Mr. Elsner's Knitted Kitties
Mr. Elsner was one of few men who arrived in my hometown of Schwarzenbach an der Saale, a town in Northern Bavaria, Germany, from the Russian Prisoner of War camps after World War II.
He couldn't go to his home in East Germany, which was newly occupied by the Russians. His wife managed to arrive in Schwarzenbach before he did. They were among many refugees in the town.
German soldiers were known to knit their own socks, and Mr. Elsner may have learned to knit during his military service or in the POW camp.

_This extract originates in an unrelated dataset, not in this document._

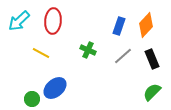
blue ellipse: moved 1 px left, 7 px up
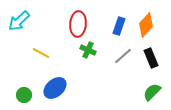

Soldiers received a cigarette allowance, but Mr. Elsner didn't smoke. Instead, he bartered his allotted cigarettes for knitting supplies and other goods.
In Schwarzenbach, he knitted little toys, like these garter stitch kitties. He gave them to children, and the white kitties were gifts to my two older children, Suzann and Eric.
My youngest son Van and I stopped by Mr. Elsner's apartment for the last time, when we visited Germany in 1974. I never knew his or his wife's first names. They were very nice people.
Mr. Elsner's work inspired Suzann, then around 8 years old, to try her hand at knitting a kitty herself. The blue kitty was the result.
The white kitties by Mr. Elsner are about 6 inches tall, with features embroidered in black and knitted black tails. One is stuffed with foam rubber, which is deteriorating and may soon be replaced with polyester fiberfill. The blue kitty is the same height, with a tail braided with yellow, coral, and blue yarns, probably from a variegated skein.